Seema Verma

Making new Medicare payment models mandatory is crucial to avoid “selection effects,” where only providers who benefit financially from a model participate, reducing potential savings, said Medicare chief Seema Verma.

She recently added the move toward value must speed up, and she wants more provideders in such models soon.

Providers, however, are worried about potentially “devastating” consequences for struggling nursing homes and want a slower pace. 

“Value-based care means upending the current paradigm, and in my view it’s not happening fast enough,” Verma said in a speech to the National Association of Accountable Care Organizations in April. New payment models under development would focus on patients with high medical needs, including those suffering from cancer, living in rural areas, or with end-stage renal disease.
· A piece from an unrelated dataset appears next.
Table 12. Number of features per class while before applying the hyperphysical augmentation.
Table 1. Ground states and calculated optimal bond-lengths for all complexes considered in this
“Requiring participation also helps us understand the impact of our models on a variety of provider types,” Verma added. 
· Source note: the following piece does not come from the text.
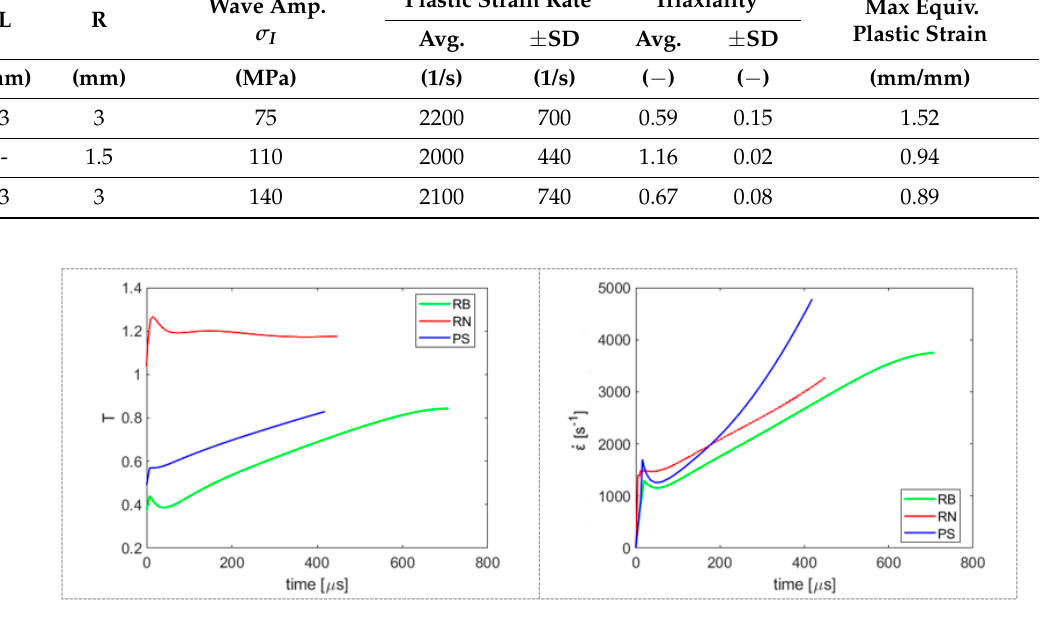
Figure 4. Estimated triaxiality and strain rate as a function of time for the selected specimen geometries and input wave amplitude.Question: Write a single sentence explaining what this figure depicts.
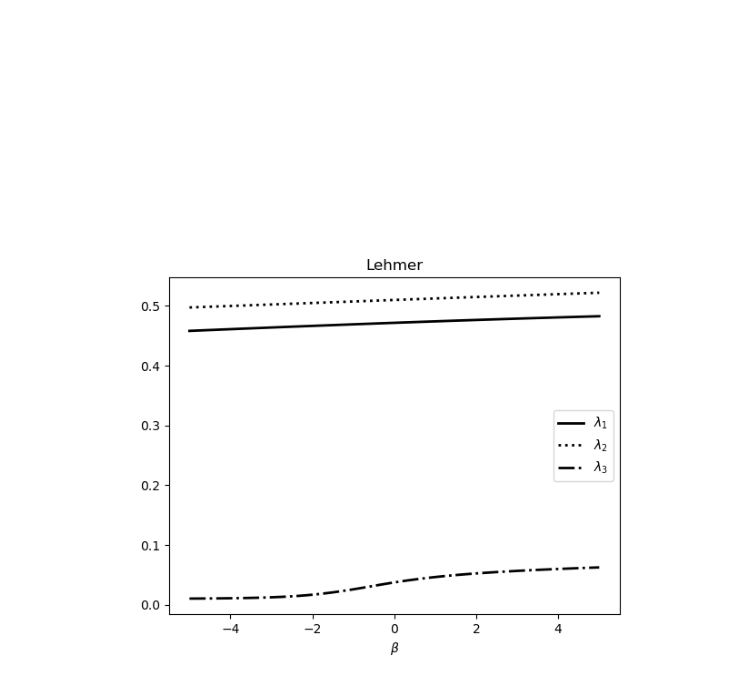
Answer: MWLE of λ as the Lehmer’s mean as function of β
Skilled care advocates have expressed reservations about models — such as bundled payment and ACOs — that often cut costs on the backs of nursing homes. Not all SNFs have cash on hand to make the necessary investments in transforming the delivery system, LeadingAge noted to McKnight’s. Nor do providers always have sufficient volume of Medicare cases to spread the risk of high-cost patients. 

“Such an approach — where it involved smaller, rural nursing homes, small home health agencies, or other similar providers — could be financially devastating,” Nicole Fallon, LeadingAge’s VP of health policy and integrated services, told McKnight’s. “Mandatory models are not appropriate for all providers.”